Imaginé a Claudio inaugurando el día con puñetazos de nostalgia, derribando mesas y licores, inventándole sostén a unas sillas sucias de noche y tabaco. Me dolía la cabeza, pero mantenía la lucidez suficiente para avergonzarme por mi deleznable comportamiento. Pasé el día tumbado, jugando con Munay y Angie, jugando con mi melopea.

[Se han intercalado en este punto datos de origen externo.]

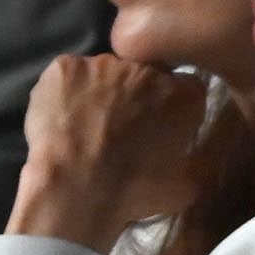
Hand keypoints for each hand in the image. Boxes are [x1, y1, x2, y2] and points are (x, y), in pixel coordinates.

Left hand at [5, 55, 248, 253]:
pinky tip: (60, 116)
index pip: (184, 87)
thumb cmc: (134, 191)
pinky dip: (63, 90)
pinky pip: (67, 74)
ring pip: (102, 73)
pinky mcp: (66, 67)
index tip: (155, 124)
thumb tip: (189, 156)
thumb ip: (194, 158)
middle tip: (116, 126)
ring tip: (82, 124)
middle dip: (133, 95)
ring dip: (97, 91)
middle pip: (142, 75)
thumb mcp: (185, 183)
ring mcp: (103, 64)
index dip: (167, 105)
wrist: (76, 186)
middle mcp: (147, 70)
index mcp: (185, 94)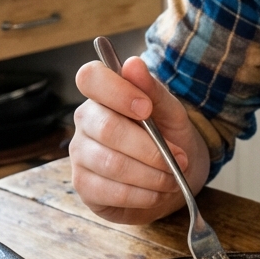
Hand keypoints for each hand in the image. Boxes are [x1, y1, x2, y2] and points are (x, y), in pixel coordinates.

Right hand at [70, 55, 209, 224]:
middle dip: (150, 148)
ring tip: (173, 178)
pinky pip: (112, 192)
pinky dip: (143, 195)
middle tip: (178, 158)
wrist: (175, 176)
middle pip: (107, 128)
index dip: (117, 91)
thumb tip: (133, 64)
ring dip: (152, 175)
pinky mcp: (84, 186)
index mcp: (103, 95)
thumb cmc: (169, 138)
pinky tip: (157, 192)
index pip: (90, 78)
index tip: (146, 109)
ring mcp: (80, 154)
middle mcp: (85, 122)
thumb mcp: (172, 113)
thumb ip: (154, 90)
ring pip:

Ahora que casi termino de escribir, me avergüenzo de nuevo. Elena leerá esto. También Zara. Espero no se alarmen. En mi descargo puedo asegurar que soy inofensivo y que, si por un casual dejase de serlo, la edad evitaría mayores dislates. Sólo espero que no decidan unirse a las tropas burocraticogubernamentales para impedirme la entrada a Bolivia, caso de que quisiese regresar. Tendría entonces que quedarme en Madrid. En tal caso lo asumiré, y te esperaré aquí, Claudio, hermano, que nos resta mucho que hablar y compartir. Tu sobrina, por supuesto, tiene también aquí hogar y frazada, por si la vida, esa puta, decide vestir de frío su piel de futuro y fiebre.
Munay me mira y se ríe. Aún no es consciente de lo que es estar bajo el volcán… que nunca lo sepa.